WORK ITEM
Decide whether each statement agrees with the passage below on senses of "is": (a) a detensed copula does nothing but link; (b) whatever is tenselessly true is also timelessly true; (c) a hypertenseless sense of "exist" would apply to both God and Socrates. Answer yes or no for each and quote the words of the passage that decide it.

GIVEN PASSAGE
──────────

2. At the opposite end of the spectrum we find the 'is' of temporal presentness. Examples: 'Peter is smoking' and 'There are 13 donuts in the box.' There are now 13 donuts in the box.
3. The 'is' of omnitemporality. Savitt gives the example of 'Copper is a conductor of electricity.' The sentence is true at every time, not just at present. But it is not timelessly true since it is about something in time, copper. I think the example shows that the tenseless is not the same as the timeless. What is timelessly true is tenselessly true, but not conversely.
4. The Disjunctively Detensed 'Is.' We can de-tense 'is' as follows: x is detensedly F just in case x was F or is F or will be F. We can do the same with 'exists.' Thus, Socrates is detensedly wise iff Socrates was wise or is wise or will be wise. De-tensing involves abstracting from temporal determinations. A detensed copula is a pure copula: all it does is 'copulate' or link.
The 'am' in 'I am dead' is a pure copula, and the sentence is tenselessly true, but not presently true or timelessly true or omnitemporally true. Gott sei dank!
5. The Hypertenseless 'Is.' God exists atemporally and thus tenselessly while Socrates exists temporally but not presently or omnitemporally and thus he too exists tenselessly. If there is a hypertenseless sense of 'exist' it applies to both God and Socrates and abstracts from the way each exists, atemporally in the case of God, temporally in the case of Socrates.
In 'God and Socrates both exist,' the 'exist' is hypertenseless in that it is abstractly common to both the tenselessness of the 'exists' in 'God exists' and the tenselessness of the 'exists' in 'Socrates exists.'
Now what is this hypertenseless univocal sense of 'exists' that applies to both God and Socrates? Persumably it is the quantifier sense according to which x exists iff (Ey) x = y. Existence in this sense is identity-with-something-or-other. Absolutely everything, whatever its mode of existence, exists in this hypertenseless sense.
Now the presentist wants to say that, necessarily, it is always the case that only present items exist. But in what sense of 'exist'? It cannot be the first four, for reasons given in previous posts. So let's try the fifth sense. Accordingly, only present items are identical-with-something-or-other.

──────────

DATASET EXCERPT
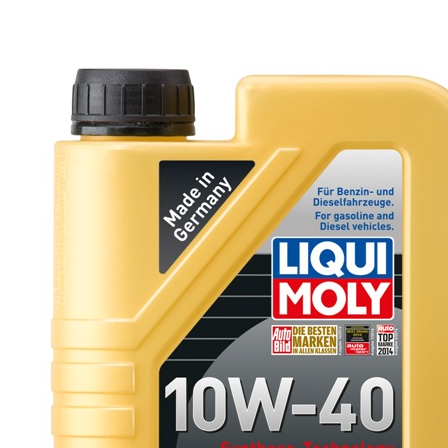
46 550 тг.
Масло моторное LIQUI MOLY
SYNTHOIL ENERGY 0w40 5л. 9515
Подробнее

──────────

EXERCISE OUTPUT
(a) Yes: "A detensed copula is a pure copula: all it does is 'copulate' or link."
(b) No: "What is timelessly true is tenselessly true, but not conversely."
(c) Yes: "If there is a hypertenseless sense of 'exist' it applies to both God and Socrates"